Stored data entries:
-----

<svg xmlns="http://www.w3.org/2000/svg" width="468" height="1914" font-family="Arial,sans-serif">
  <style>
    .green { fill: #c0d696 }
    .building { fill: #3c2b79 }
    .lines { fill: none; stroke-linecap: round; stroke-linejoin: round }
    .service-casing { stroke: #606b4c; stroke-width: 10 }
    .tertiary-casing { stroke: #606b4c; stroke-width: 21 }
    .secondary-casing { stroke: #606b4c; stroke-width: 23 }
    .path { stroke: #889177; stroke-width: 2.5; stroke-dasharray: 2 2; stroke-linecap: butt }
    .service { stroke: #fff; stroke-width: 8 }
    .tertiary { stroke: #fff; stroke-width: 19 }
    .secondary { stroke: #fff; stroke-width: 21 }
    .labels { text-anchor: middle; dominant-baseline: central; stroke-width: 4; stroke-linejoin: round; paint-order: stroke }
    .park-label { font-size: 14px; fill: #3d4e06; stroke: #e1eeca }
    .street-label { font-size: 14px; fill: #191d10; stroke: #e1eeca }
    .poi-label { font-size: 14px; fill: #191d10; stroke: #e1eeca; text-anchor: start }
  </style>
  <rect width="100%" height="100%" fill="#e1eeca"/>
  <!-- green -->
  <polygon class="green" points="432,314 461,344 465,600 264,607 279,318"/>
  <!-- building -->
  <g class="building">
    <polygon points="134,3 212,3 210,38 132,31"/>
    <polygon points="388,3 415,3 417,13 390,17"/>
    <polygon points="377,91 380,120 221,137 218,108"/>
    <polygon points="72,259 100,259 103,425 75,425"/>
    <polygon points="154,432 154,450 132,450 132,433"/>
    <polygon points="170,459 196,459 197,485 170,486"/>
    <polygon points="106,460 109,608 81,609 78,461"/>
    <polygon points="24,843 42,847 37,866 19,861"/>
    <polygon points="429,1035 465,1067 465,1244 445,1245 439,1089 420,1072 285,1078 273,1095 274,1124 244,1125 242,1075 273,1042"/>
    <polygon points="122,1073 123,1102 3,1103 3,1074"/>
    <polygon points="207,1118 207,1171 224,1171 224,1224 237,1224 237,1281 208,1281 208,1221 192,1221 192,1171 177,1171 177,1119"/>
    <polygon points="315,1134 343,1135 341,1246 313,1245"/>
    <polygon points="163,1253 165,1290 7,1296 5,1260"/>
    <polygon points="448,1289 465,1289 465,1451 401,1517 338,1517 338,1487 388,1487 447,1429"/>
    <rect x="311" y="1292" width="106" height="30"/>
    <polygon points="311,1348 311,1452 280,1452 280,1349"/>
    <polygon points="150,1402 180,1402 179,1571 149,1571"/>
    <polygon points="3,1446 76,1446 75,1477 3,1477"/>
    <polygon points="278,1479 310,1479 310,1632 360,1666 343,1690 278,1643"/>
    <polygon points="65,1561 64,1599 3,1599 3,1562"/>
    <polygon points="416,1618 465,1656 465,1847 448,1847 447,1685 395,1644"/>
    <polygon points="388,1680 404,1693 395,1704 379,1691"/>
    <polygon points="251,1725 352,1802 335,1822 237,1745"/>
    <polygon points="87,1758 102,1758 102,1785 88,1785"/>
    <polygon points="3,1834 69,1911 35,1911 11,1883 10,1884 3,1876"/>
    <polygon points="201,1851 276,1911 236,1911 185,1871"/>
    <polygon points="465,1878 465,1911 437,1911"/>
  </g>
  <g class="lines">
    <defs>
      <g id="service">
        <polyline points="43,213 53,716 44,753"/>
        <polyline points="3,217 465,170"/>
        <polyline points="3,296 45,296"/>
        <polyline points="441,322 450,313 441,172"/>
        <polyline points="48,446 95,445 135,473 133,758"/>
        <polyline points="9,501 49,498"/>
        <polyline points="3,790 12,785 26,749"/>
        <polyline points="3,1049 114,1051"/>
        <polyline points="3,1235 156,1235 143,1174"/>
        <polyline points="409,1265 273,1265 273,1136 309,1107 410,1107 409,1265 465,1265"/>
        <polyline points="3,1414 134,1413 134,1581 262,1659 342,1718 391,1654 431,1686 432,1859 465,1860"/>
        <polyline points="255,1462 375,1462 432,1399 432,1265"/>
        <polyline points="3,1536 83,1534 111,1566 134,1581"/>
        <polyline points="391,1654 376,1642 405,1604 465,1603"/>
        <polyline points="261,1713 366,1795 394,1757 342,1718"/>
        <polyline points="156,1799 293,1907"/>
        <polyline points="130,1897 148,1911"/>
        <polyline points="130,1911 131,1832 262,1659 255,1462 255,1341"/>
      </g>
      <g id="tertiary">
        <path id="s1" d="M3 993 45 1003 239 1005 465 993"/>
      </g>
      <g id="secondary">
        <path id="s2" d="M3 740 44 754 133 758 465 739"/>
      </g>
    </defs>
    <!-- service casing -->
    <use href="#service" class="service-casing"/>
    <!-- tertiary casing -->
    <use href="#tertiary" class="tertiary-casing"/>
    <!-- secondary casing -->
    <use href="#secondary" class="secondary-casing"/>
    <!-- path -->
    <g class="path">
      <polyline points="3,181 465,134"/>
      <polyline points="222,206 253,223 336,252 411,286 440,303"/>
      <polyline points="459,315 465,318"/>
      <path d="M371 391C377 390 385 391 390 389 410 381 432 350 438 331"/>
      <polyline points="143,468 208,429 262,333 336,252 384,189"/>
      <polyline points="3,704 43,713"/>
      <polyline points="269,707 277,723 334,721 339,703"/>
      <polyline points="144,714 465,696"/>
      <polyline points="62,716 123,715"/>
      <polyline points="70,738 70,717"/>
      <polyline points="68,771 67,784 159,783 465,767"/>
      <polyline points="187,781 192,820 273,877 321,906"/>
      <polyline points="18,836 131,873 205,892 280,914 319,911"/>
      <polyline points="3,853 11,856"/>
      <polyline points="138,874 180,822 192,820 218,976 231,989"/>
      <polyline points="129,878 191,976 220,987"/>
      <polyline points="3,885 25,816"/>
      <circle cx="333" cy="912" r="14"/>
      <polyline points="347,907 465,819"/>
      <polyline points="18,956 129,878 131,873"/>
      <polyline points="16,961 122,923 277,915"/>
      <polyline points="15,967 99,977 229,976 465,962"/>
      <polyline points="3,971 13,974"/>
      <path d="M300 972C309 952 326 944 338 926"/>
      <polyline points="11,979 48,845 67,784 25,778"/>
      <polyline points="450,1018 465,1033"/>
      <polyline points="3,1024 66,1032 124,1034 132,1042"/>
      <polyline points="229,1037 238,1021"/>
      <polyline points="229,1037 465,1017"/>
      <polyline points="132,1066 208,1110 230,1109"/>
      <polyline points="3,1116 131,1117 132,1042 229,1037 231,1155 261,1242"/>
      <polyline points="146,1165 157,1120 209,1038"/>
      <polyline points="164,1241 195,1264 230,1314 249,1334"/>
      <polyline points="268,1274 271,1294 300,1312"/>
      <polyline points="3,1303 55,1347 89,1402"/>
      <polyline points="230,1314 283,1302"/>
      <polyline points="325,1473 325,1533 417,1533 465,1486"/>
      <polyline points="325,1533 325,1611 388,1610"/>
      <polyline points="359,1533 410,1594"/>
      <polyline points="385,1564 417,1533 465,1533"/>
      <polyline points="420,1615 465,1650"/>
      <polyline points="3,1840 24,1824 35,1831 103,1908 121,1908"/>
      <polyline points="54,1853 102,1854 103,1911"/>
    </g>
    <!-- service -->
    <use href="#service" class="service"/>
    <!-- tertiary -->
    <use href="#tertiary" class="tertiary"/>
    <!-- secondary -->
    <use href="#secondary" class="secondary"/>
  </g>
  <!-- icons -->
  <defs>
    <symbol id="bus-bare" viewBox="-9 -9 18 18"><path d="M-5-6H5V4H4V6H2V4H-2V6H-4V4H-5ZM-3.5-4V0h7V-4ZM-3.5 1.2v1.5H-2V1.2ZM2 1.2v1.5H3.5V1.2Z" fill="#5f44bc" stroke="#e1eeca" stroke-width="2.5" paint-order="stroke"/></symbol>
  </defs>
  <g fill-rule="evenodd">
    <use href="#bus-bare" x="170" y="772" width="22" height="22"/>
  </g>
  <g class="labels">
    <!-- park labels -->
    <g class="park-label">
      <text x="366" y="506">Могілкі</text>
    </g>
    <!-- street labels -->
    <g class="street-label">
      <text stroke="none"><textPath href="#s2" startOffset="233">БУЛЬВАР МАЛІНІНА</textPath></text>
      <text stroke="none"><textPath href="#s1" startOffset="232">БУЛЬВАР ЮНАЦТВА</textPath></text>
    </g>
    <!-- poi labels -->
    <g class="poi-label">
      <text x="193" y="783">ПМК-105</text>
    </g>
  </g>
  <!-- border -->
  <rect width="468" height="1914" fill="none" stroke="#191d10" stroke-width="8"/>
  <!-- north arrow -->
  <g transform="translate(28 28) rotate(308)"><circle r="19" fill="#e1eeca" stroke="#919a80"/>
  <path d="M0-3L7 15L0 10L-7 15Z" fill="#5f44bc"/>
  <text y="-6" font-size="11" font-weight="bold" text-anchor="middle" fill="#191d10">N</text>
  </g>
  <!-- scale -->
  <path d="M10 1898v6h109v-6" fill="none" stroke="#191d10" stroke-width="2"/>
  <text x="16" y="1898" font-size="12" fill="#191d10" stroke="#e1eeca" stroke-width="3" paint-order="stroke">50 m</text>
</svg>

-----

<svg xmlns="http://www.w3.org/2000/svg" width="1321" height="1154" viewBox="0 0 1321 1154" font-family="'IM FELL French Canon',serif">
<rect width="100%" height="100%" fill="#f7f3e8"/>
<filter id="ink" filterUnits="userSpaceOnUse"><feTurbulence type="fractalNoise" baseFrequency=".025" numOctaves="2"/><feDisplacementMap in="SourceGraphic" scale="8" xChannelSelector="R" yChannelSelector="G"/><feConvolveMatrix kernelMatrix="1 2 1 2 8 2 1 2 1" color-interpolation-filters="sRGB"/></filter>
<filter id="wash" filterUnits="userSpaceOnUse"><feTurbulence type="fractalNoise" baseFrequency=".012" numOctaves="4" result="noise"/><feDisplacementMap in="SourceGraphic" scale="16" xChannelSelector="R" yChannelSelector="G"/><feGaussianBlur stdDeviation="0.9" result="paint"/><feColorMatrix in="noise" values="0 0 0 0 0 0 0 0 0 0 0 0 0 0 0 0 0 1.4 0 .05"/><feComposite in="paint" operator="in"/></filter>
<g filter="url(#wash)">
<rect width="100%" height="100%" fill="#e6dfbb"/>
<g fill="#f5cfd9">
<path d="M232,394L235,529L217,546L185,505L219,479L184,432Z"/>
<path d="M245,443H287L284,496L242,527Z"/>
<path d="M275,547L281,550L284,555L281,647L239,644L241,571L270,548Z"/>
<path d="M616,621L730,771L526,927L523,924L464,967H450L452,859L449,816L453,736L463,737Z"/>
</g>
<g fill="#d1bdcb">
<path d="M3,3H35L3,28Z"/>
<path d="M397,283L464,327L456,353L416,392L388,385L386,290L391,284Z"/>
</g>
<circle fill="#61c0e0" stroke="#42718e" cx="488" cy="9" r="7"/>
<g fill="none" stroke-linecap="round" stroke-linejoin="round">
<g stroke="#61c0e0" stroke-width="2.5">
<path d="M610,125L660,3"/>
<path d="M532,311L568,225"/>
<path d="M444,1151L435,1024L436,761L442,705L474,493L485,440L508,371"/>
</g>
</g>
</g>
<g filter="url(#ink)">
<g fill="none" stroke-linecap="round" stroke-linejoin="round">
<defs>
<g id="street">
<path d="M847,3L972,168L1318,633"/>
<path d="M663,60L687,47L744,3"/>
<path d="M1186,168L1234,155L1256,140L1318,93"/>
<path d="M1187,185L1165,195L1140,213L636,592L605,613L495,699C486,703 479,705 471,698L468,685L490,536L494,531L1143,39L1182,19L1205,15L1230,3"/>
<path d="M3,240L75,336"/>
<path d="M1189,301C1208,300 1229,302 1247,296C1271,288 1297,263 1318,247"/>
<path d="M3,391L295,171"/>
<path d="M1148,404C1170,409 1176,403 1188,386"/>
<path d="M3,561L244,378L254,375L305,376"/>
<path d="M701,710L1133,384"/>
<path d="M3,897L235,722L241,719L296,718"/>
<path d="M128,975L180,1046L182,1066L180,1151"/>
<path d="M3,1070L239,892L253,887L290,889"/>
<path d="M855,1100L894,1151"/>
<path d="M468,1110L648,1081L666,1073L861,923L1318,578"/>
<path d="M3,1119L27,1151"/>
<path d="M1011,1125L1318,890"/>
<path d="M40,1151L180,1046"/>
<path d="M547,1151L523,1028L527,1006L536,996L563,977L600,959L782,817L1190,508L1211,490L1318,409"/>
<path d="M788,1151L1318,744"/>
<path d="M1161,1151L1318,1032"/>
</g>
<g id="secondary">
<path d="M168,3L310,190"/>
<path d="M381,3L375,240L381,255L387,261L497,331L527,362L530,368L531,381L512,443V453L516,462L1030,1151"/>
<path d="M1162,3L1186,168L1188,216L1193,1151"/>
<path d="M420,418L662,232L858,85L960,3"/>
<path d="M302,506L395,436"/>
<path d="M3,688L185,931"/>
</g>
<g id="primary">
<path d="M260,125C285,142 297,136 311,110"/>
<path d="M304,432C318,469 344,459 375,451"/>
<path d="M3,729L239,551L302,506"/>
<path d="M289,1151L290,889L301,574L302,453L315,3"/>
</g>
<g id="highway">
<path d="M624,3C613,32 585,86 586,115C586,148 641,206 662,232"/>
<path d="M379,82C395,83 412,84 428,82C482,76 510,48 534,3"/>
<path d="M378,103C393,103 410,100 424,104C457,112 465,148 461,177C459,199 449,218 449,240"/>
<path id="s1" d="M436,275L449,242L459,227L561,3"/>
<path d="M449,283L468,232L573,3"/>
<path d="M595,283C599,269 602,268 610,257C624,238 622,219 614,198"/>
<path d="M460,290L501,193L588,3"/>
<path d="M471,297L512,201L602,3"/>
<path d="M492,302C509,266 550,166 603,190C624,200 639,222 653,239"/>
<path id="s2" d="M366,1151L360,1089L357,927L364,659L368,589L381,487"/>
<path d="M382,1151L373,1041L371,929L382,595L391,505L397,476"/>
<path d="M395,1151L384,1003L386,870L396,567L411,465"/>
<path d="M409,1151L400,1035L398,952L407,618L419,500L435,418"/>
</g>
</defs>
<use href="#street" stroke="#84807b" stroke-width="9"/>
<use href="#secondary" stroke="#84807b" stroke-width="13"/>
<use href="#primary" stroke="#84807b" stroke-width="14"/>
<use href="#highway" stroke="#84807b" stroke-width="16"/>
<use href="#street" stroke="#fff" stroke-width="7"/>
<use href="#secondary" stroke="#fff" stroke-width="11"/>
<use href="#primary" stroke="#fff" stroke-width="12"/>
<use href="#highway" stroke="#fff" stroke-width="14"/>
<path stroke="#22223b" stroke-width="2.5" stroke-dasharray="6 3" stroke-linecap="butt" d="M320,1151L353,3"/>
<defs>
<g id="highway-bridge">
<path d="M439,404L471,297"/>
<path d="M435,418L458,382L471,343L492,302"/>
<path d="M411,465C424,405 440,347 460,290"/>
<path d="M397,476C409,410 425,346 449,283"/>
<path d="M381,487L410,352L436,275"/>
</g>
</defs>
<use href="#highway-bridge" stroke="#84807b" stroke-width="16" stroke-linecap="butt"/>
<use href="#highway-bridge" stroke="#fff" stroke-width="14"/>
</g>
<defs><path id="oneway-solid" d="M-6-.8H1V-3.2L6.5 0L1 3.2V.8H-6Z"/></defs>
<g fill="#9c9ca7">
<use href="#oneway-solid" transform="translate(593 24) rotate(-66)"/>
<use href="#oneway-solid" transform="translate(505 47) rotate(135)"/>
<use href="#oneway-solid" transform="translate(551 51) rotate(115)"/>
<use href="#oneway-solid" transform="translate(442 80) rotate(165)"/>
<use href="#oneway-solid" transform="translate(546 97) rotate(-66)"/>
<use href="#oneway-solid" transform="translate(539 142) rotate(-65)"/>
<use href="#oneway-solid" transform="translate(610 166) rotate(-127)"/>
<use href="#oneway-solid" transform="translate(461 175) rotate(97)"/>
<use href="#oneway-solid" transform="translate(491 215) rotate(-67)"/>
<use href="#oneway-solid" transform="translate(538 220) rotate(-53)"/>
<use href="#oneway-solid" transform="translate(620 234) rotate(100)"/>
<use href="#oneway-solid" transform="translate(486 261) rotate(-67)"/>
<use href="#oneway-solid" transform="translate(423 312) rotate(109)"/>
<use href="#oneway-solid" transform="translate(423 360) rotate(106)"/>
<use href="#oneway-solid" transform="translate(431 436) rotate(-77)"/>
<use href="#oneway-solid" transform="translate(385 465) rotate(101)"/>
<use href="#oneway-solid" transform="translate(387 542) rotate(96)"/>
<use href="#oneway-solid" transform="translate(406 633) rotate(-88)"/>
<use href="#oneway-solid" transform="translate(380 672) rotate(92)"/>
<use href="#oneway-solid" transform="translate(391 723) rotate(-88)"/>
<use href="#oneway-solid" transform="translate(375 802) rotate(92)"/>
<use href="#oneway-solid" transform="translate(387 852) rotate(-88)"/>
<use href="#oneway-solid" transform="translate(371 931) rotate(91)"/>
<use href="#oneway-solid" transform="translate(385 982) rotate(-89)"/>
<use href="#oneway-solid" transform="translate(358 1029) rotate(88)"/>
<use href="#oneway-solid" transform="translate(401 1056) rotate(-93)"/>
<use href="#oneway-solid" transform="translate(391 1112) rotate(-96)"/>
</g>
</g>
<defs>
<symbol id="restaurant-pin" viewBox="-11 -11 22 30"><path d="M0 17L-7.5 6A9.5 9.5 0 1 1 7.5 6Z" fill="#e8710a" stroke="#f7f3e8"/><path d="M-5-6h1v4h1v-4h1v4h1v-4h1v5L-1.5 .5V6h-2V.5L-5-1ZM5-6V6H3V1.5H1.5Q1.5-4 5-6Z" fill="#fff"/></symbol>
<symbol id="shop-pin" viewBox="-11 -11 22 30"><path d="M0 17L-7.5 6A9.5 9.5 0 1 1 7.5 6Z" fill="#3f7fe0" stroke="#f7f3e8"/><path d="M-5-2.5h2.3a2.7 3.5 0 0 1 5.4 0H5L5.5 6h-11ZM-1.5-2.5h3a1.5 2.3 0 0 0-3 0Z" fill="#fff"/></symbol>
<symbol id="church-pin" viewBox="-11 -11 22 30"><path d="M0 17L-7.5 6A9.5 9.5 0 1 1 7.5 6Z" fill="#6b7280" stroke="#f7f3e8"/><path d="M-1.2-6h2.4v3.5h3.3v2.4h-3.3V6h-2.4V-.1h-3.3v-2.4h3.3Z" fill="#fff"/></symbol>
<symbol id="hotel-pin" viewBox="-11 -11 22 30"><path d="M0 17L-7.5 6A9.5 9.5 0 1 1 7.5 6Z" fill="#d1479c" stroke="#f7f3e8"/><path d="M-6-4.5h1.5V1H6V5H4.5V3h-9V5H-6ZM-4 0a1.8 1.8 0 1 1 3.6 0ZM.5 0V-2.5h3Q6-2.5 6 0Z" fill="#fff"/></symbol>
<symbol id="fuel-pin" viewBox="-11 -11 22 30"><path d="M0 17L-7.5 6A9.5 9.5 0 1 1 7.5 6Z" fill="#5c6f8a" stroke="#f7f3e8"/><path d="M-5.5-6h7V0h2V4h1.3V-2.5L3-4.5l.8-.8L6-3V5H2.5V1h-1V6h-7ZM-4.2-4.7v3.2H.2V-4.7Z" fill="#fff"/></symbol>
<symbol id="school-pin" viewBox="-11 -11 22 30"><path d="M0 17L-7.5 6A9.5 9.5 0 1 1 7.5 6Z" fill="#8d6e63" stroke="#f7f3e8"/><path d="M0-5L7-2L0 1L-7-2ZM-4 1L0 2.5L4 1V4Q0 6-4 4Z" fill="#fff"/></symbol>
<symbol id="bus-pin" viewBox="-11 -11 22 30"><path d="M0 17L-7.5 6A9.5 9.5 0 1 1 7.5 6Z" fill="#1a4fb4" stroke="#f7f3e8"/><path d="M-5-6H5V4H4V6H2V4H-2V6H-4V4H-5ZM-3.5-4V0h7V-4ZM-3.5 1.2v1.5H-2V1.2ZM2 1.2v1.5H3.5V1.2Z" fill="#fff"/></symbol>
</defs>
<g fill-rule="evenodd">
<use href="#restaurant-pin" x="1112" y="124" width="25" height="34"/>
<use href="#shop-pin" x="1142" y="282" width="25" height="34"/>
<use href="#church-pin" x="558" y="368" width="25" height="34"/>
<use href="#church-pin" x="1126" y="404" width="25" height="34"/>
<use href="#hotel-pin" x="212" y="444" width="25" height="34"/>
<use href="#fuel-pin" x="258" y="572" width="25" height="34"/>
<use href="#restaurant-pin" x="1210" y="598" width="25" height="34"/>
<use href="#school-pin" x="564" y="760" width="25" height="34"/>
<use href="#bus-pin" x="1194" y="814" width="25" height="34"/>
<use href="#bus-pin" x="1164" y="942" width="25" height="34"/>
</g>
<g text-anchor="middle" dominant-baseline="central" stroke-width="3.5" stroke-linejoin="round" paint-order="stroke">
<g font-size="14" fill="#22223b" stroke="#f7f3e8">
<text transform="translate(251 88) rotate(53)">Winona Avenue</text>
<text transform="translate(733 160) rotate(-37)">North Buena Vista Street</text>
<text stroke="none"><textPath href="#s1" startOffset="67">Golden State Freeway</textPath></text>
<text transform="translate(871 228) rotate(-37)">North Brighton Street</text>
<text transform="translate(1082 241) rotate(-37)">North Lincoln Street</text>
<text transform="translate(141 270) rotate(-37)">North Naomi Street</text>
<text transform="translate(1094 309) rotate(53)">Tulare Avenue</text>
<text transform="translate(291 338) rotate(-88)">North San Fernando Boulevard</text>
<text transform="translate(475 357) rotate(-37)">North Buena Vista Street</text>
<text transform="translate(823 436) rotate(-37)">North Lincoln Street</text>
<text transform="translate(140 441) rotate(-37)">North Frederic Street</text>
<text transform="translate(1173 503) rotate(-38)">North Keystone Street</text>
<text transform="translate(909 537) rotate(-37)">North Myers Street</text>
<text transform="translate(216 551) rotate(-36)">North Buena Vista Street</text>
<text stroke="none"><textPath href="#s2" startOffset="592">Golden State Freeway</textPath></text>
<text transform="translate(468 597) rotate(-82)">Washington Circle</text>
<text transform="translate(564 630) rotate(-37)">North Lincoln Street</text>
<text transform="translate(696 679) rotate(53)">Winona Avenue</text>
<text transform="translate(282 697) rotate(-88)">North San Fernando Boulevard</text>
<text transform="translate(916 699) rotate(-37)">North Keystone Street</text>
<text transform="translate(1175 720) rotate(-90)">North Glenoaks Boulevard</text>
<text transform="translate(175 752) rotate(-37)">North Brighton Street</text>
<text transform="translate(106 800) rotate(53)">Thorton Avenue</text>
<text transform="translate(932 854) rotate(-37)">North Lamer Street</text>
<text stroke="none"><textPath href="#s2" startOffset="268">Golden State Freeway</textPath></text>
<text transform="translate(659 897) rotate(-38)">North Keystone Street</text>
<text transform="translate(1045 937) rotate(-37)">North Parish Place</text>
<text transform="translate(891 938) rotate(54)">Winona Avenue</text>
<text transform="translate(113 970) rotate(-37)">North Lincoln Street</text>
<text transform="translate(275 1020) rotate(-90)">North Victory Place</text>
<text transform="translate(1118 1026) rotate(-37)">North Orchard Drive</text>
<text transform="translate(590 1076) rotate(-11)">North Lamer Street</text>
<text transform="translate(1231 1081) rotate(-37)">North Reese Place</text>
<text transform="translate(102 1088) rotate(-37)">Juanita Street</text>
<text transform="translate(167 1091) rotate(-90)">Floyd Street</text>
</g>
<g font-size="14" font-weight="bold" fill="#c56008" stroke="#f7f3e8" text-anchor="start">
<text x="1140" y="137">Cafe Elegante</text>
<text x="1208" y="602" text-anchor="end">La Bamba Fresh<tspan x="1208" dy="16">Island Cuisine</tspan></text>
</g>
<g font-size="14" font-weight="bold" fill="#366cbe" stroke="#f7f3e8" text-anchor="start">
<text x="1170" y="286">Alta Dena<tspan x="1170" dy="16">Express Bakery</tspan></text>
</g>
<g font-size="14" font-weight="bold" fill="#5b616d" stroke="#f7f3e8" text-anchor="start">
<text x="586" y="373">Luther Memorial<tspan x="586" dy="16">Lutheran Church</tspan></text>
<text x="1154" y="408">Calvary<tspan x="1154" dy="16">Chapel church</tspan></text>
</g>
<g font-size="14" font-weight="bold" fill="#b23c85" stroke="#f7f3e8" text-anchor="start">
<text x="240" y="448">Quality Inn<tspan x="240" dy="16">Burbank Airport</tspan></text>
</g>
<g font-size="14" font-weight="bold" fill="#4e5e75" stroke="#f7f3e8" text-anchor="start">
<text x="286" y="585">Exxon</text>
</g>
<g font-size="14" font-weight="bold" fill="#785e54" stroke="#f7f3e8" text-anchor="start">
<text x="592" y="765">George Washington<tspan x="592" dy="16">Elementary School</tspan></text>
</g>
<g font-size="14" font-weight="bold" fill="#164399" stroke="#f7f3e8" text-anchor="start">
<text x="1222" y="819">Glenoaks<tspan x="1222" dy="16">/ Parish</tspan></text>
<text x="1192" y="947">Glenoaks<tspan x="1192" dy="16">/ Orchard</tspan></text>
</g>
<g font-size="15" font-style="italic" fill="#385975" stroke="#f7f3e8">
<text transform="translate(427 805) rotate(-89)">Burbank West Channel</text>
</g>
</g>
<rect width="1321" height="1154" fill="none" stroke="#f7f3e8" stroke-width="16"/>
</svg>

-----

→ **TASK**:
Filter the records for the word "lines" and show every line that has it.

→ **TASK SOLUTION**:
    .lines { fill: none; stroke-linecap: round; stroke-linejoin: round }
  <g class="lines">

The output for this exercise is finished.